A C&A também tem um trabalho próximo a da Associação Brasileira do Varejo Têxtil (ABVTEX). A entidade, que tem 25 associadas que respondem por 23% do varejo de moda nacional, também realiza um trabalho em relação ao combate à informalidade e às condições análogas a escravidão. O Programa ABVTEX, lançado em 2010, audita e monitora 100% da cadeia das varejistas signatárias. Segundo a assessoria da organização, em oito anos, foram mais de 27 mil auditorias em quase quatro mil empresas – que envolvem tanto fornecedoras diretas quanto subcontratadas dos fornecedores.

“As principais empresas que estão lá demandam de seus fornecedores um protocolo de respeito à legislação inspirado no nosso modelo. Essa atuação é muito importante para o setor como um todo evoluir”, pontua Del Gaudio.

 

Moda Livre

O aplicativo Moda Livre avalia as medidas que marcas adotam em relação ao monitoramento seus fornecedores, inclusive avaliando a transparência desses processos e atualizando históricos de denúncias. Além da avaliação de diversas marcas que têm operações no Brasil, o app também oferece notícias sobre o assunto, explica a metodologia desenvolvida e a definição de escravidão pela legislação brasileira.

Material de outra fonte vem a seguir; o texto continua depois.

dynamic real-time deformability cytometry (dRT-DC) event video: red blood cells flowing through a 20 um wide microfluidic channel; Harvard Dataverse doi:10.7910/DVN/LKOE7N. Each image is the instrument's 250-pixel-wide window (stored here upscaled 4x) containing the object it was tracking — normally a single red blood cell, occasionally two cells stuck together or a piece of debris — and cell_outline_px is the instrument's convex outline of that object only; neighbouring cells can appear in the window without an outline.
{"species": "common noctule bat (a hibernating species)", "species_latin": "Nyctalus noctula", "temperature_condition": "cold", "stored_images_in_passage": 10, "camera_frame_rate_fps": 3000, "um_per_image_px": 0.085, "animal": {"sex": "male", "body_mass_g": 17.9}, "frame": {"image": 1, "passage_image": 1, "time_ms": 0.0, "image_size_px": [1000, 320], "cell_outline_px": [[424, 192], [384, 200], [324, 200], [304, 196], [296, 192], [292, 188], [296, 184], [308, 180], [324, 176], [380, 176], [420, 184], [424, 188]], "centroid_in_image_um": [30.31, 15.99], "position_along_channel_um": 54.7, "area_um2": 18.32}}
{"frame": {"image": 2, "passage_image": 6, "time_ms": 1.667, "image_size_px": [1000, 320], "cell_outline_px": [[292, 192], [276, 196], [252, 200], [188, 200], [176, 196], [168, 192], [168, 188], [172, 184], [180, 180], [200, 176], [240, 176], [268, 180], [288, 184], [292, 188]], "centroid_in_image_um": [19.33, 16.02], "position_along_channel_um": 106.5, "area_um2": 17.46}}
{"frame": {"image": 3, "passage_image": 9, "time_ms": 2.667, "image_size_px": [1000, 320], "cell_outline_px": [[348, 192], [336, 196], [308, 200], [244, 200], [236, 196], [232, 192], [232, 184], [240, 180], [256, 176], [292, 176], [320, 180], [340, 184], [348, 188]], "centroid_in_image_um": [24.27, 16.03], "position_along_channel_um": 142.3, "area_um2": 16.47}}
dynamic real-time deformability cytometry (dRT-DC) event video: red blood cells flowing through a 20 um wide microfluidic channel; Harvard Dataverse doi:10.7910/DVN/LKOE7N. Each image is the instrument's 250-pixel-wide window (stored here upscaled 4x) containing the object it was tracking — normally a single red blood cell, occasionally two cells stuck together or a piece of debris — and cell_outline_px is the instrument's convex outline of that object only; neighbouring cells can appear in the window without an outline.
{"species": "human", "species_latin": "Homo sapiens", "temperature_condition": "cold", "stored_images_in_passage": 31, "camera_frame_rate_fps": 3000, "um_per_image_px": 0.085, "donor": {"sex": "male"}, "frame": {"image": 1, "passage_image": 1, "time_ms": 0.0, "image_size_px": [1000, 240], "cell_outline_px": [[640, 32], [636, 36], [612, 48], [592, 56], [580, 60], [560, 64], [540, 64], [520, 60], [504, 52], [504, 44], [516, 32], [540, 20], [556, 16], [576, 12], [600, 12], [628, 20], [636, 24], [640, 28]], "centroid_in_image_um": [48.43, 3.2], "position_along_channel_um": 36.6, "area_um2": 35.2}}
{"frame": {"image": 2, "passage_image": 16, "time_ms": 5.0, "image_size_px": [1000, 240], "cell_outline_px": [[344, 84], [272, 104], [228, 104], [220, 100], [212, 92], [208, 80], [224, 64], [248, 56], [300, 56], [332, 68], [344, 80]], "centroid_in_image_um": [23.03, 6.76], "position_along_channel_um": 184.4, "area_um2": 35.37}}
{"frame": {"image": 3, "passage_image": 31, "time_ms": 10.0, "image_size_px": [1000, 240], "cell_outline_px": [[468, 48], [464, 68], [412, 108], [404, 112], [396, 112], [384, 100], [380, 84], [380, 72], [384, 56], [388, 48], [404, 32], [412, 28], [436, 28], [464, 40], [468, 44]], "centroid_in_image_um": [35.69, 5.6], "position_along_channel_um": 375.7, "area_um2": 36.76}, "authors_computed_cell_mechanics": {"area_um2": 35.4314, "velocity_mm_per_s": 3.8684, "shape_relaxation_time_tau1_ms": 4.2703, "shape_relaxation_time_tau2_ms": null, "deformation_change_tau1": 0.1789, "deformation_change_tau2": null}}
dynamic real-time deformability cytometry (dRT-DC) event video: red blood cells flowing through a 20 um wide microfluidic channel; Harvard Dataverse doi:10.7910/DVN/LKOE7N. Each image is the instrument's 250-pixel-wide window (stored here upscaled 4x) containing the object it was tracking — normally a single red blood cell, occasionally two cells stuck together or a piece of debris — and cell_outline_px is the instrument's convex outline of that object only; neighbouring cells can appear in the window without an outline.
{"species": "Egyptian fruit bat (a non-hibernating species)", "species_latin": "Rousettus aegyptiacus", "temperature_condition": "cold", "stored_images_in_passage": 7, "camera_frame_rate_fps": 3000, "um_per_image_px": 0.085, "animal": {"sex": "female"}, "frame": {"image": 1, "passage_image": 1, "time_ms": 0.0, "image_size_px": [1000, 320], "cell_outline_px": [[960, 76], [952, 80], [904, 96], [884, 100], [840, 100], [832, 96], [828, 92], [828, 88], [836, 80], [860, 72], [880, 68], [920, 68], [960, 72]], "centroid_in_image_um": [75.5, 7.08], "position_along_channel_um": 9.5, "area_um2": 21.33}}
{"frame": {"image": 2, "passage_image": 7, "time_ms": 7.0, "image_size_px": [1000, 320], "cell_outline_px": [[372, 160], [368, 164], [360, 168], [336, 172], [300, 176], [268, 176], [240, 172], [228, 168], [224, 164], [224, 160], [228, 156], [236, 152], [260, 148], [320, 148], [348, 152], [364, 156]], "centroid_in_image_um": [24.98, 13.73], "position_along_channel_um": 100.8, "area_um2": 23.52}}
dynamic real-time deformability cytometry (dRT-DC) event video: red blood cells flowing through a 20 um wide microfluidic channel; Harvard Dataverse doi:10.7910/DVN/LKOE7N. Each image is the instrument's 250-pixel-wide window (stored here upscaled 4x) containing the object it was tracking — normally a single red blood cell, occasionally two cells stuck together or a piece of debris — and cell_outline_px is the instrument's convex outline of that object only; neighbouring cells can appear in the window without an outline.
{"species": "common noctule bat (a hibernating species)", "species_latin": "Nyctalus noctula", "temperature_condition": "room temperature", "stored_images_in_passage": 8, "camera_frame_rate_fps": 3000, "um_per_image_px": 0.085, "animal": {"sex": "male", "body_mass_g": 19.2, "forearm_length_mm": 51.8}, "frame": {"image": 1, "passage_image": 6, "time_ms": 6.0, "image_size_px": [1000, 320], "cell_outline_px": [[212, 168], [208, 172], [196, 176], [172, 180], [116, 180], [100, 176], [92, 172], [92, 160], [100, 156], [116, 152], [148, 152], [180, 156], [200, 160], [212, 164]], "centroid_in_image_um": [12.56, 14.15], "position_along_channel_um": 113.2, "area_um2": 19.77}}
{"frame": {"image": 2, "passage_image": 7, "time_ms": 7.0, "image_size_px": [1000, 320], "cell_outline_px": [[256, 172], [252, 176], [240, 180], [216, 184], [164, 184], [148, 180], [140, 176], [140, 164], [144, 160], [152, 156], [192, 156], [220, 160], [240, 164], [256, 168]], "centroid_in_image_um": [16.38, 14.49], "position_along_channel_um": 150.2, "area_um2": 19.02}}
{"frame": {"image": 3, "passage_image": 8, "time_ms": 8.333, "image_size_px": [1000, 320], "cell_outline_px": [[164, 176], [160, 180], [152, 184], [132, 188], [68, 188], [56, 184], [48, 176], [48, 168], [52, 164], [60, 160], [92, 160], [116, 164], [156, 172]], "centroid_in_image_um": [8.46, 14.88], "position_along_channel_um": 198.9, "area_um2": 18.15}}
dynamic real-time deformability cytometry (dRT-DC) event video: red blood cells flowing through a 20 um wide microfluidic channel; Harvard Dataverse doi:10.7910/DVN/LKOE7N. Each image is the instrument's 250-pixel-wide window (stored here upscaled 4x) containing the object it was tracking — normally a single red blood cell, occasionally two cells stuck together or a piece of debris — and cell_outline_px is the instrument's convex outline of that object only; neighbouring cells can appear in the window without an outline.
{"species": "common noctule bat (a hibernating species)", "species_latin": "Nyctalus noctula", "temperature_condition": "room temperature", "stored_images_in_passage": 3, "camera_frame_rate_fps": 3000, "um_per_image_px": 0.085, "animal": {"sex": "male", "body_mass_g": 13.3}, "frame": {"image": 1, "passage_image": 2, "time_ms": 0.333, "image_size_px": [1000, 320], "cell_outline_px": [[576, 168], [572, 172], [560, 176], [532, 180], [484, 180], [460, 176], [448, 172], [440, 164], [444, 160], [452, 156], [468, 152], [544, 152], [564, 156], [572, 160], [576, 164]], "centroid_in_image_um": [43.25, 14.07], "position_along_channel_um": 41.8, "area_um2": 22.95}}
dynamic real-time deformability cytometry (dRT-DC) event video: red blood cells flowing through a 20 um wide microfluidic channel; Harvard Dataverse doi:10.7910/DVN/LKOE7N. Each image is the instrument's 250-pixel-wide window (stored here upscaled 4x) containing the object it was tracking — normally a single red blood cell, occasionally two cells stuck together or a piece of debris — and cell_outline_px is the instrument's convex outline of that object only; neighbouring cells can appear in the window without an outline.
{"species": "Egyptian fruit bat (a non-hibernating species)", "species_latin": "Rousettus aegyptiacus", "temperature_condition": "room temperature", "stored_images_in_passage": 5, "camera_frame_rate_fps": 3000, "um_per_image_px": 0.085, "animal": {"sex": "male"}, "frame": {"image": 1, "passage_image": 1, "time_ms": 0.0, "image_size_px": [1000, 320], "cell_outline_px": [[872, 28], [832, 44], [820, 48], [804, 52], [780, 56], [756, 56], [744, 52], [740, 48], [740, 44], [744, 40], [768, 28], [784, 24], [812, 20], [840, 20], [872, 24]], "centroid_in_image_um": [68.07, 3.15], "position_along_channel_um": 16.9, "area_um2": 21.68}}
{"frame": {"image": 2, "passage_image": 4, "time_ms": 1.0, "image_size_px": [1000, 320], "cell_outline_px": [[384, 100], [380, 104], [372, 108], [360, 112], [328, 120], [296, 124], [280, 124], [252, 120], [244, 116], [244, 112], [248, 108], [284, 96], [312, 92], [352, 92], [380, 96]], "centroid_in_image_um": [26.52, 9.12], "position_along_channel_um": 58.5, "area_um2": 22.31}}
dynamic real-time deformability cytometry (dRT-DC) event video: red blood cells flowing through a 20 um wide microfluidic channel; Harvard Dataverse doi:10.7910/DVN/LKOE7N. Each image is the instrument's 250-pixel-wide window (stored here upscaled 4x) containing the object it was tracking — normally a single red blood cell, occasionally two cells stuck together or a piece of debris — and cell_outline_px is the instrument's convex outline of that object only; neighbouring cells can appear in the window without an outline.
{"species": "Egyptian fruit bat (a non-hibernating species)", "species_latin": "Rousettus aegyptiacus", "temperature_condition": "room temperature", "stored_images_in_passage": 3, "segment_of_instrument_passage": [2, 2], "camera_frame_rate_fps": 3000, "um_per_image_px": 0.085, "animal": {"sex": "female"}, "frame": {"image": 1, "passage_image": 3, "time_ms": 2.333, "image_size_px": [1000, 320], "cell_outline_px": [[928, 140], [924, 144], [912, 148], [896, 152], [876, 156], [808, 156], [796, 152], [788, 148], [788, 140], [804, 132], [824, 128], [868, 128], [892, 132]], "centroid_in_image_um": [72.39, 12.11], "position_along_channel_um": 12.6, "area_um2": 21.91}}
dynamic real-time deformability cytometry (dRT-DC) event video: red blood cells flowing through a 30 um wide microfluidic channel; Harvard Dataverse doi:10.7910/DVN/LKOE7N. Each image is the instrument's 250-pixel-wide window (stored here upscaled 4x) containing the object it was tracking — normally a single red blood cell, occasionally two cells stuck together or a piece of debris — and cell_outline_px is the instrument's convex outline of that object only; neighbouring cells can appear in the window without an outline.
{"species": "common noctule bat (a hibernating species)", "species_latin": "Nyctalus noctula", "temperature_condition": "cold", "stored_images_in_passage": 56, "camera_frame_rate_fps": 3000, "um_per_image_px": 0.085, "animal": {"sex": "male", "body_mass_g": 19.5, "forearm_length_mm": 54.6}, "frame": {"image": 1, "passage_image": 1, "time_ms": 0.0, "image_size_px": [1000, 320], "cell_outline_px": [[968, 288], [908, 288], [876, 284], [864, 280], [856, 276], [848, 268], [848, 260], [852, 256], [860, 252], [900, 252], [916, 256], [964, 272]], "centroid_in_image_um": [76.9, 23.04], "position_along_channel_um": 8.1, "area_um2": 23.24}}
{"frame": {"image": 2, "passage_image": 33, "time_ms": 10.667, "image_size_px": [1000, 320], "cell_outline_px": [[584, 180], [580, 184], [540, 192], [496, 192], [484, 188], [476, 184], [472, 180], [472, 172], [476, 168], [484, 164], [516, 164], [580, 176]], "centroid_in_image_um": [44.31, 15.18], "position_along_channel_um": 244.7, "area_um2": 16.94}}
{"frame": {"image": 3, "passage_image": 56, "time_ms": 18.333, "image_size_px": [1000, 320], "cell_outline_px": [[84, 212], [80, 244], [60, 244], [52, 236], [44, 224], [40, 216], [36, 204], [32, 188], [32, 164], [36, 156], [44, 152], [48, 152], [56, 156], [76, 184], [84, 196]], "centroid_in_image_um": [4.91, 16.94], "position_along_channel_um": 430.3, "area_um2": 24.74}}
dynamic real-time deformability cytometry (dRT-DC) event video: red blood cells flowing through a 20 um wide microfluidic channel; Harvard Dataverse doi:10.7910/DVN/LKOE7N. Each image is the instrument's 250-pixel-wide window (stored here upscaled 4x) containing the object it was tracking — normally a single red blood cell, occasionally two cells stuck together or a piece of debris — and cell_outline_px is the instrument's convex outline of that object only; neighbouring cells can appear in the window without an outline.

Para Del Gaudio, há muitos avanços no Brasil hoje relacionado a questão do trabalho digno. “Estamos evoluindo bastante, com o Ministério Público do Trabalho, Ministério Público, ONGs como a Repórter Brasil, e com a própria sociedade, que tem buscado mais informações sobre o que ela consome. É preciso mais ter essa articulação entre o poder público, que fiscaliza e legisla, com a sociedade, com as empresas e com as entidades que representam os trabalhadores, porque é uma questão complexa”, finaliza.

 

Como denunciar trabalho escravo?

O órgão responsável por receber denúncias de irregularidades trabalhistas é o Ministério Público do Trabalho. Através do site da instituição, é possível formalizar denúncias nas procuradorias regionais e também pessoalmente, nos endereços das unidades do MPT.